For Approval: Microsoft Permissive License

Philippe Verdy verdy_p at wanadoo.fr
Sun Sep 30 18:30:37 UTC 2007


Rick Moen [mailto:rick at linuxmafia.com] wrote:
> Quoting David Woolley (forums at david-woolley.me.uk):
> 
> > In intellectual property law cases brought by large companies against
> > small organisations, the decision of the courts is almost irrelevant as
> > the cost of defending the case is enough to put off the small one.  This
> > is why trivial patents are such a problem.
> 
> We are unlikely, here, to be able to address the problem of abuse of the
> courts.

In almost all cases (at least in democratic countries), these are not abuses
by courts, but only by lawyers profiting from their unbalanced rights
permitted by laws. Courts andjudges are limited in their action by laws and
can't reject rights granted to defendants by laws, even if they are abusing
it.

No law for example limits the amount of money spent in defending a case,
these being allowed to exceed without any limitation the amount of money
involved in the dispute, and no judge can decide about such limitation;
consequently, lawyers are abusing these rights as far as their clients can
pay them (they absolutely don't care about the involved charges they create
to their opponents in a (fair?) trial.

The only limitations are about procedures (and there exists some laws
protecting courts from abuse of procedures, because this involves very
costly charges to the public, not always covered by the defendants). So
after some time, a decision must be made, and the disputing parties will
have to share the charge of the trial: but even in this case, if the smaller
defendant has to support this share equally, this will be clearly unbalanced
in favour of the bigger one.

In other words, the smaller defendant almost always loose in a commercial
trial. (There are other procedures for criminal trials, or trials against
the government, that grant larger rights to individual defendants, to better
balance the rights, and limiting the usage of procedures by the larger
defendant, but such things are not found in commercial trials, where a
public court, acting as a neutral third-party with no interest for any of
the two defendants, is requested to make an arbitration.

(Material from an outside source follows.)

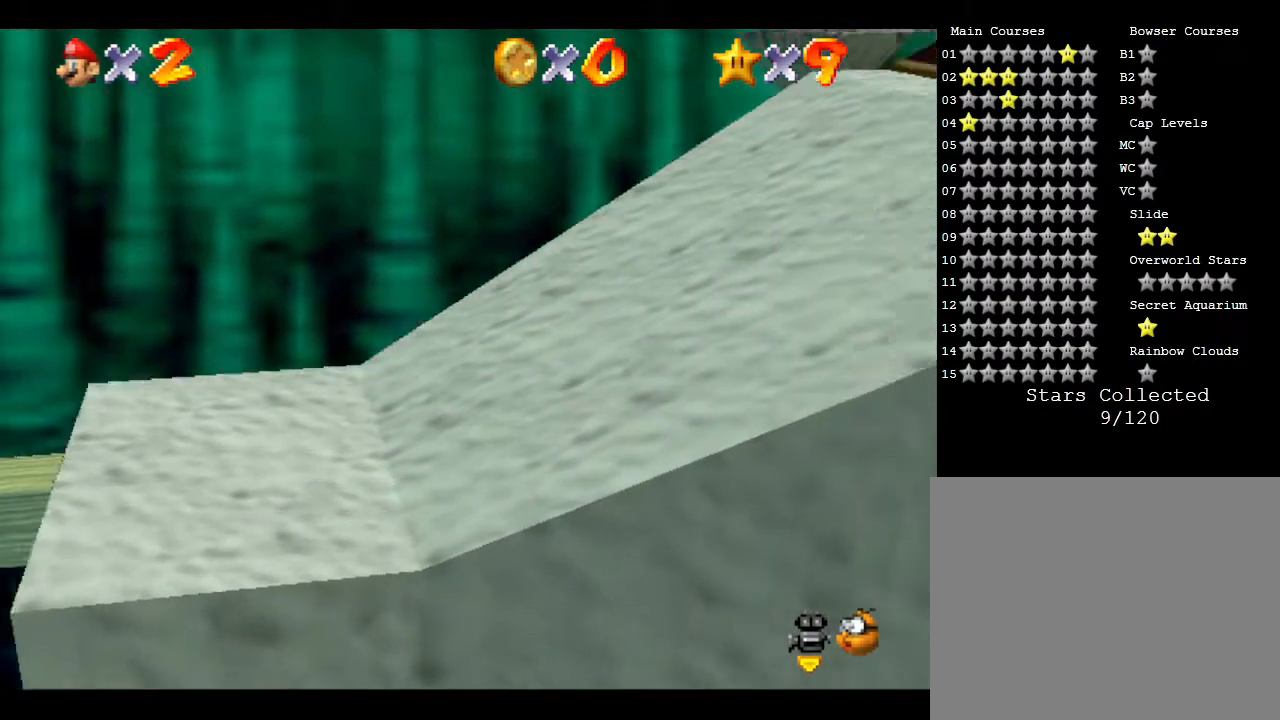
{"buttons": [], "left_stick": "center", "events": []}
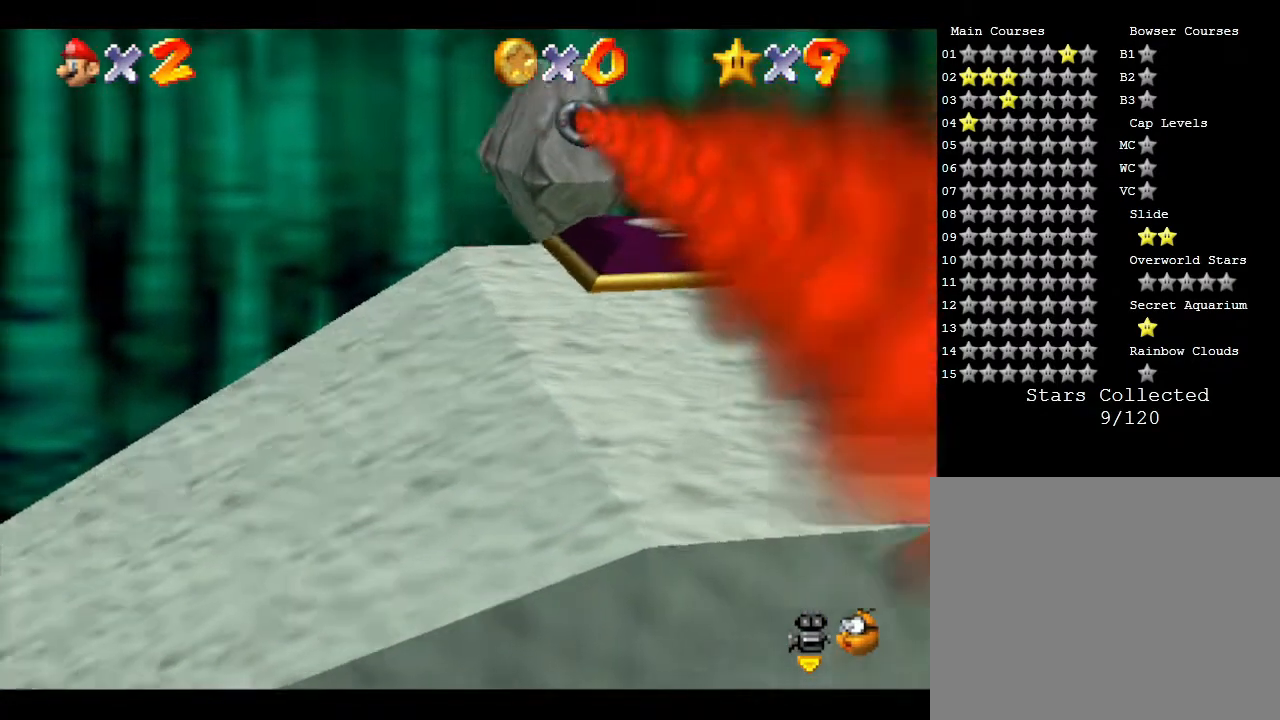
{"buttons": ["A"], "left_stick": "center", "events": [[50, "A", "down"]]}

Today, for many of these trials, the solution of ombudsmen (mediation) is
far better for all defendants: in such simplified procedure, NO decision is
made by the ombudsman directly, but the ombudsman helps within a fair
negociation, made without requiring the presence of a lawyer. Both parties
are making concessions and are signing a mutual agreement or contract, that
is then officially registered by the ombudsman. The case will go to a court,
waiting for a decision by a udge, only if such mutual agreement can't be
made.

In every trial, such arrangement should always be allowed at any time, to
put an end to the trial (and in this case, no judge decision should
interfere, unless the content of the contract is proven later that it is
unbalanced and inapplicable by one party).